● Problem:
Every single entry that follows must be copied exactly.

● Exercise data:
....
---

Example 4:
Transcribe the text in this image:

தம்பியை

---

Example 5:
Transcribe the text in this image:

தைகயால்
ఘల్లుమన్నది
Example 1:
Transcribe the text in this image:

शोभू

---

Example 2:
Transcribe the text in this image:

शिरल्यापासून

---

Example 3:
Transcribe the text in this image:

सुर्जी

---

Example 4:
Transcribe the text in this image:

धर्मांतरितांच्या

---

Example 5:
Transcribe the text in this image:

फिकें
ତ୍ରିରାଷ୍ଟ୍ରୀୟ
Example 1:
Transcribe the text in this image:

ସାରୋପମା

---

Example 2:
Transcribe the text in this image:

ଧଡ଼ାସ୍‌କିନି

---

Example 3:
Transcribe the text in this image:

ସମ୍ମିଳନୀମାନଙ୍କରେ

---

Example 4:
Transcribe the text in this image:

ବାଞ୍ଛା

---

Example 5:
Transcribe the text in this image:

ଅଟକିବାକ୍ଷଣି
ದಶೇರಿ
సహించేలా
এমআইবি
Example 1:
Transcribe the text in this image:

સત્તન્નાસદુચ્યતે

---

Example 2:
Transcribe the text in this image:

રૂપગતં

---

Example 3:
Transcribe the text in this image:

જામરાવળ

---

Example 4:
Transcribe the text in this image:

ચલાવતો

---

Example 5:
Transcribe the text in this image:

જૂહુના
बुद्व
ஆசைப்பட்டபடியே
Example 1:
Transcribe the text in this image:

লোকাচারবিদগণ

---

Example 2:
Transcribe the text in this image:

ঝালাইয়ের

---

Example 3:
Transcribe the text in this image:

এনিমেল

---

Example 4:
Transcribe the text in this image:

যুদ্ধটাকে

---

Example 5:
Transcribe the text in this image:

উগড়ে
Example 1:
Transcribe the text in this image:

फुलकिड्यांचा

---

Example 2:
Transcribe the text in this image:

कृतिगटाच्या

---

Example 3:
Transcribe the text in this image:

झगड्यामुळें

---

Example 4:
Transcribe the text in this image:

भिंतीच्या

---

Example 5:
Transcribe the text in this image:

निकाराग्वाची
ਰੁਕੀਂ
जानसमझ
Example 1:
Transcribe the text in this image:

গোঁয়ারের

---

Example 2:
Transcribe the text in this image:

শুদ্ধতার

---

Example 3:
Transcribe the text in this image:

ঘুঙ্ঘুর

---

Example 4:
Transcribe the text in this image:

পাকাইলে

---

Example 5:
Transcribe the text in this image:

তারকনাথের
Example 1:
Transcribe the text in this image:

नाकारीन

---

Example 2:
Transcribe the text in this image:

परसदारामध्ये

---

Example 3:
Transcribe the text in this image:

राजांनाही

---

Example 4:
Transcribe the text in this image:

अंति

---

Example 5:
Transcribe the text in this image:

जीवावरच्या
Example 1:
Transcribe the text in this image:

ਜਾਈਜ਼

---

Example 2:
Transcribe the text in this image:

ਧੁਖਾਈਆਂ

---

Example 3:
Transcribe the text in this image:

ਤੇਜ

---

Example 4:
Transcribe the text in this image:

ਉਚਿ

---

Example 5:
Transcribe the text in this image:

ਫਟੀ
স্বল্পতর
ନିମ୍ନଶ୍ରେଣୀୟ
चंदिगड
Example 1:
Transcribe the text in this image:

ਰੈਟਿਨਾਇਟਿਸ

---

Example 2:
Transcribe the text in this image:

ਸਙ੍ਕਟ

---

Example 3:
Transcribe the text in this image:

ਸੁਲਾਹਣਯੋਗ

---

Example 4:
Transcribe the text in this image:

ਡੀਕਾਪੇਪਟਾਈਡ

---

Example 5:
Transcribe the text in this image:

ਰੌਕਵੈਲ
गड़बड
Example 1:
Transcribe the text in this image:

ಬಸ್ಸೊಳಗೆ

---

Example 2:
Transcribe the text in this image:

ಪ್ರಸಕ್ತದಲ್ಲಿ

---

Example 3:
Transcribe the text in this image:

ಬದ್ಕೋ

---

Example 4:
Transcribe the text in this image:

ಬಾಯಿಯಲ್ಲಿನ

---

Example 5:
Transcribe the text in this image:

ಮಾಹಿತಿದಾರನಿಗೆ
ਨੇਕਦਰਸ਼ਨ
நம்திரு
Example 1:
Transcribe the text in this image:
....
● Completed exercise:
---

Example 4:
Transcribe the text in this image:

தம்பியை

---

Example 5:
Transcribe the text in this image:

தைகயால்
ఘల్లుమన్నది
Example 1:
Transcribe the text in this image:

शोभू

---

Example 2:
Transcribe the text in this image:

शिरल्यापासून

---

Example 3:
Transcribe the text in this image:

सुर्जी

---

Example 4:
Transcribe the text in this image:

धर्मांतरितांच्या

---

Example 5:
Transcribe the text in this image:

फिकें
ତ୍ରିରାଷ୍ଟ୍ରୀୟ
Example 1:
Transcribe the text in this image:

ସାରୋପମା

---

Example 2:
Transcribe the text in this image:

ଧଡ଼ାସ୍‌କିନି

---

Example 3:
Transcribe the text in this image:

ସମ୍ମିଳନୀମାନଙ୍କରେ

---

Example 4:
Transcribe the text in this image:

ବାଞ୍ଛା

---

Example 5:
Transcribe the text in this image:

ଅଟକିବାକ୍ଷଣି
ದಶೇರಿ
సహించేలా
এমআইবি
Example 1:
Transcribe the text in this image:

સત્તન્નાસદુચ્યતે

---

Example 2:
Transcribe the text in this image:

રૂપગતં

---

Example 3:
Transcribe the text in this image:

જામરાવળ

---

Example 4:
Transcribe the text in this image:

ચલાવતો

---

Example 5:
Transcribe the text in this image:

જૂહુના
बुद्व
ஆசைப்பட்டபடியே
Example 1:
Transcribe the text in this image:

লোকাচারবিদগণ

---

Example 2:
Transcribe the text in this image:

ঝালাইয়ের

---

Example 3:
Transcribe the text in this image:

এনিমেল

---

Example 4:
Transcribe the text in this image:

যুদ্ধটাকে

---

Example 5:
Transcribe the text in this image:

উগড়ে
Example 1:
Transcribe the text in this image:

फुलकिड्यांचा

---

Example 2:
Transcribe the text in this image:

कृतिगटाच्या

---

Example 3:
Transcribe the text in this image:

झगड्यामुळें

---

Example 4:
Transcribe the text in this image:

भिंतीच्या

---

Example 5:
Transcribe the text in this image:

निकाराग्वाची
ਰੁਕੀਂ
जानसमझ
Example 1:
Transcribe the text in this image:

গোঁয়ারের

---

Example 2:
Transcribe the text in this image:

শুদ্ধতার

---

Example 3:
Transcribe the text in this image:

ঘুঙ্ঘুর

---

Example 4:
Transcribe the text in this image:

পাকাইলে

---

Example 5:
Transcribe the text in this image:

তারকনাথের
Example 1:
Transcribe the text in this image:

नाकारीन

---

Example 2:
Transcribe the text in this image:

परसदारामध्ये

---

Example 3:
Transcribe the text in this image:

राजांनाही

---

Example 4:
Transcribe the text in this image:

अंति

---

Example 5:
Transcribe the text in this image:

जीवावरच्या
Example 1:
Transcribe the text in this image:

ਜਾਈਜ਼

---

Example 2:
Transcribe the text in this image:

ਧੁਖਾਈਆਂ

---

Example 3:
Transcribe the text in this image:

ਤੇਜ

---

Example 4:
Transcribe the text in this image:

ਉਚਿ

---

Example 5:
Transcribe the text in this image:

ਫਟੀ
স্বল্পতর
ନିମ୍ନଶ୍ରେଣୀୟ
चंदिगड
Example 1:
Transcribe the text in this image:

ਰੈਟਿਨਾਇਟਿਸ

---

Example 2:
Transcribe the text in this image:

ਸਙ੍ਕਟ

---

Example 3:
Transcribe the text in this image:

ਸੁਲਾਹਣਯੋਗ

---

Example 4:
Transcribe the text in this image:

ਡੀਕਾਪੇਪਟਾਈਡ

---

Example 5:
Transcribe the text in this image:

ਰੌਕਵੈਲ
गड़बड
Example 1:
Transcribe the text in this image:

ಬಸ್ಸೊಳಗೆ

---

Example 2:
Transcribe the text in this image:

ಪ್ರಸಕ್ತದಲ್ಲಿ

---

Example 3:
Transcribe the text in this image:

ಬದ್ಕೋ

---

Example 4:
Transcribe the text in this image:

ಬಾಯಿಯಲ್ಲಿನ

---

Example 5:
Transcribe the text in this image:

ಮಾಹಿತಿದಾರನಿಗೆ
ਨੇਕਦਰਸ਼ਨ
நம்திரு
Example 1:
Transcribe the text in this image:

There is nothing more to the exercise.